Today’s arrest of two men suspected of planning to kill cartoonist Kurt Westergaard and Jyllands-Posten editor Flemming Rose, and to bomb the newspaper’s headquarters — apparently dubbed the ‘Mickey Mouse plot’ by their peers — all for the publication of those twelve dumb cartoons is a disquieting reminder that the madness continues.
It is also interesting to see how free speech fatigue is creeping in. In contrast to the last time a murder plot against Westergaard was apparently uncovered, in Februrary 2008, the major Danish newspapers have agreed not to republish any of the cartoons. This, naturally, is immediately being framed as a free-speech issue, which I guess is understandable with Yale University Press’ recent academic censorship in mind, but also somewhat tiring.

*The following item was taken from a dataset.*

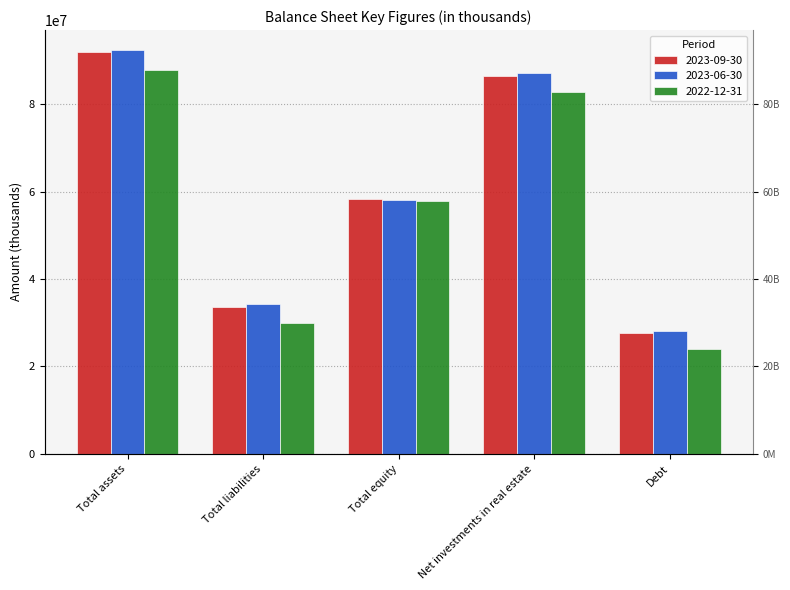

What is the sum of all 2023-06-30 values?

300034600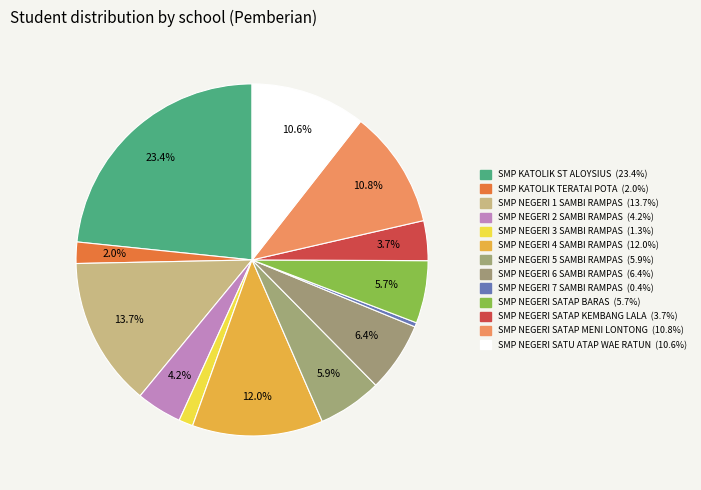

Rank the categories by value from lowest to highest.

SMP NEGERI 7 SAMBI RAMPAS, SMP NEGERI 3 SAMBI RAMPAS, SMP KATOLIK TERATAI POTA, SMP NEGERI SATAP KEMBANG LALA, SMP NEGERI 2 SAMBI RAMPAS, SMP NEGERI SATAP BARAS, SMP NEGERI 5 SAMBI RAMPAS, SMP NEGERI 6 SAMBI RAMPAS, SMP NEGERI SATU ATAP WAE RATUN, SMP NEGERI SATAP MENI LONTONG, SMP NEGERI 4 SAMBI RAMPAS, SMP NEGERI 1 SAMBI RAMPAS, SMP KATOLIK ST ALOYSIUS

In February 2008 seemingly everyone in Denmark, including the Metabunker (although we quickly recanted), published the Bomb in the Turban, more as an act of solidarity with the beleaguered cartoonist than as documentation. This happened immediately, before anyone could be sure that there was anything to the plot alleged by PET, the Danish intelligence services (come to think of it, it seems we still cannot be sure to what extent the three men arrested posed a threat to Westergaard, since PET has kept pretty mum about the whole affair). In other words an understandable and to an extent sympathetic, if rash reaction.
The decision not to republish this time around is also understandable, even commendable, and should not be compared with YUP’s shameful decision. The cartoons have already been published ad nauseam and there seems little point in continuing to do so every time the case takes a new, exasperating development. Responsible free speech is also knowing when to speak.